**EXERCISE**
Repeat the data that follows, word for word, without the images.

**Source records**
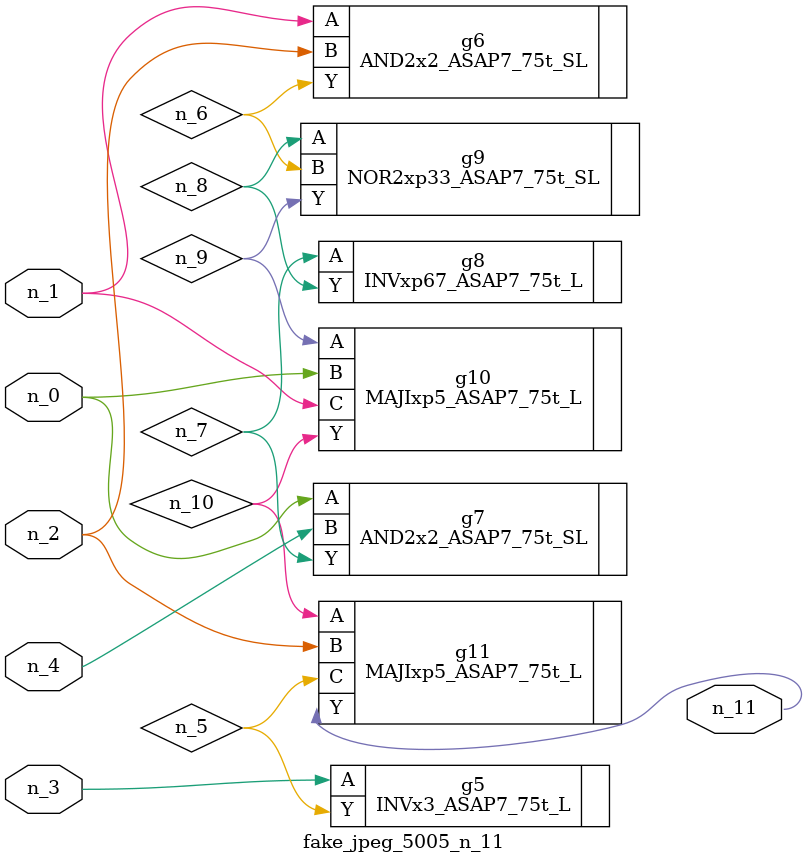
<source format=v>
module fake_jpeg_5005_n_11 (n_3, n_2, n_1, n_0, n_4, n_11);

input n_3;
input n_2;
input n_1;
input n_0;
input n_4;

output n_11;

wire n_10;
wire n_8;
wire n_9;
wire n_6;
wire n_5;
wire n_7;

INVx3_ASAP7_75t_L g5 ( 
.A(n_3),
.Y(n_5)
);

AND2x2_ASAP7_75t_SL g6 ( 
.A(n_1),
.B(n_2),
.Y(n_6)
);

AND2x2_ASAP7_75t_SL g7 ( 
.A(n_0),
.B(n_4),
.Y(n_7)
);

INVxp67_ASAP7_75t_L g8 ( 
.A(n_7),
.Y(n_8)
);

NOR2xp33_ASAP7_75t_SL g9 ( 
.A(n_8),
.B(n_6),
.Y(n_9)
);

MAJIxp5_ASAP7_75t_L g10 ( 
.A(n_9),
.B(n_0),
.C(n_1),
.Y(n_10)
);

MAJIxp5_ASAP7_75t_L g11 ( 
.A(n_10),
.B(n_2),
.C(n_5),
.Y(n_11)
);


endmodule
</source>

**EXERCISE OUTPUT**
<source format=v>
module fake_jpeg_5005_n_11 (n_3, n_2, n_1, n_0, n_4, n_11);

input n_3;
input n_2;
input n_1;
input n_0;
input n_4;

output n_11;

wire n_10;
wire n_8;
wire n_9;
wire n_6;
wire n_5;
wire n_7;

INVx3_ASAP7_75t_L g5 ( 
.A(n_3),
.Y(n_5)
);

AND2x2_ASAP7_75t_SL g6 ( 
.A(n_1),
.B(n_2),
.Y(n_6)
);

AND2x2_ASAP7_75t_SL g7 ( 
.A(n_0),
.B(n_4),
.Y(n_7)
);

INVxp67_ASAP7_75t_L g8 ( 
.A(n_7),
.Y(n_8)
);

NOR2xp33_ASAP7_75t_SL g9 ( 
.A(n_8),
.B(n_6),
.Y(n_9)
);

MAJIxp5_ASAP7_75t_L g10 ( 
.A(n_9),
.B(n_0),
.C(n_1),
.Y(n_10)
);

MAJIxp5_ASAP7_75t_L g11 ( 
.A(n_10),
.B(n_2),
.C(n_5),
.Y(n_11)
);


endmodule
</source>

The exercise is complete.